Be Strong and of Good Courage

Be Strong and of Good Courage

From the desk of Rabbi David Lyon

In a paper calendar book, I turned the page to find the secular New Year 2024. Accidentally, I took hold of too many pages and opened to 2025. If only, right? The tragedy that began on October 7th in Israel, and the American presidential election that looms in the future, have already branded 2024 as complicated. If only a “leap year” lived up to its name! But rather than lament the difficult start, let’s learn from Torah and Jewish history how to do something about it.

In the book of Joshua, we learn that Joshua, Moses’s successor, prepared to cross the Jordan River with the Israelites into the land that [God] was giving to them. On the threshold of a new beginning, God said to Joshua:

Be strong and resolute, for you shall apportion to this people the land that I swore to their fathers to assign to them. But you must be strong and resolute to observe faithfully all the Teaching that My servant Moses enjoined upon you…Only then will you prosper in your undertaking and only then will you be successful. I charge you: Be strong and resolute; do not be terrified or dismayed, for the Lord your God is with you wherever you go” (Joshua 1:6-9). 

Three times in four verses, God implored Joshua to be “strong and resolute,” in Hebrew, “Chazak ve’ematz,” חזק ואמץ. The purpose was military preparation that included the role of God as Protector. From the “Song of the Sea” in Exodus 15, when God is “Ish Milchamah,” איש מלחמה, a warrior, war preparations were part of Israelite history as soon as the Israelites were redeemed from Egypt. Though history often regarded Jews as weak and passive, ever since WWII and Israel’s 1948 War of Independence, Jews have reclaimed their role as a people who are physically strong and resolute.

In places where Jews weren’t threatened, we traded the role of warriors for the role of a settled people. In America, Jews have been settled for a long time. During relatively quieter times, the Hebrew prophets, rather than Joshua, were our guides for how to be Jews in the world. The prophet Micah urged us to “Do justice, love goodness, and walk humbly with God” (Micah 6:8). It’s embedded in our psyche and inscribed on the wall of our bimah in the sanctuary.

In a recent article, Rabbi Daniel Gordis recognized these two parts of our people’s past and personality. In his review, he all but condemned the settled west (American Jews) for being mostly disciples of Micah, who aim for social ideals while the world is burning around us. By contrast, he lauds modern Israelis who have taken up the role of Joshua, to be warriors for Israel, and for all Jews everywhere, including America. Why? Because the existential war that Israel fights today will determine the outcome for Jews in Israel, in America, and everywhere else in the world.

I take no issue with Rabbi Gordis. He lives and works in Israel and his son serves in the IDF, while he also balances history, modernity, prophecy, and Israel as God’s promise to our people. The question he has for American Jews is, what will we do beyond working for “social justice and goodness” while Israel’s future is at stake? While his son fights in the IDF, what can we do to protect and serve Israel from our homes in America?

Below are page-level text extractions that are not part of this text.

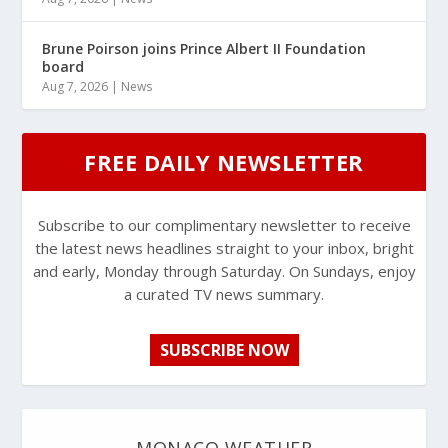
Brune Poirson joins Prince Albert II Foundation
board
Aug 7, 2026
|
News
FREE DAILY NEWSLETTER
Subscribe to our complimentary newsletter to receive
the latest news headlines straight to your inbox, bright
and early, Monday through Saturday. On Sundays, enjoy
a curated TV news summary.
SUBSCRIBE NOW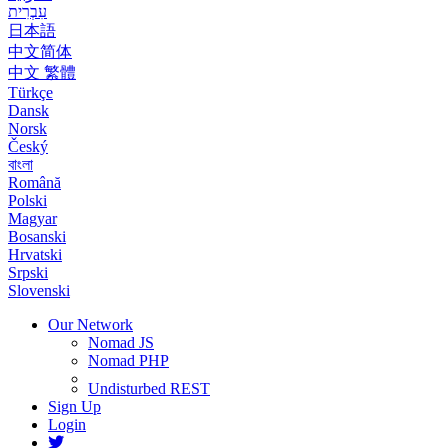
עִבְרִית
日本語
中文简体
中文 繁體
Türkçe
Dansk
Norsk
Český
বাংলা
Română
Polski
Magyar
Bosanski
Hrvatski
Srpski
Slovenski
Our Network
Nomad JS
Nomad PHP
Undisturbed REST
Sign Up
Login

First, he should know that many of us have contributed heavily to Israel’s safety and well-being. It comes in many forms, including advocating in Congress for aid to Israel, and support for Israel’s right as a sovereign nation to fight its enemies on its own terms; and the enormous commitments of Jewish communities throughout North America that have contributed financially and otherwise to Israel’s future. Second, he should know that we’re as vexed as he is by some American Jews who call Israel an oppressor and a colonizer.

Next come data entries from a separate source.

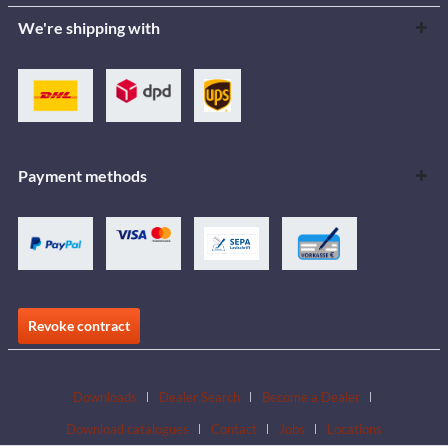
We're shipping with
Payment methods
Revoke contract
Downloads
Dealer Search
Become a Dealer
Download catalogues
Contact
Jobs
Locations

Actually, Gordis’s critique helps us examine ourselves. During this dangerous time for the Jewish people, we need to land on the right side of history. We need to be like Joshua and defend Jews in Israel and elsewhere. Then we can be like Micah who prizes justice, goodness, and humility. At best, we can do both at the same time. But if Gordis is right, and he often is, then we can’t mistake what our times demand of us, today: “Be strong and of good courage” in 2024, and beyond.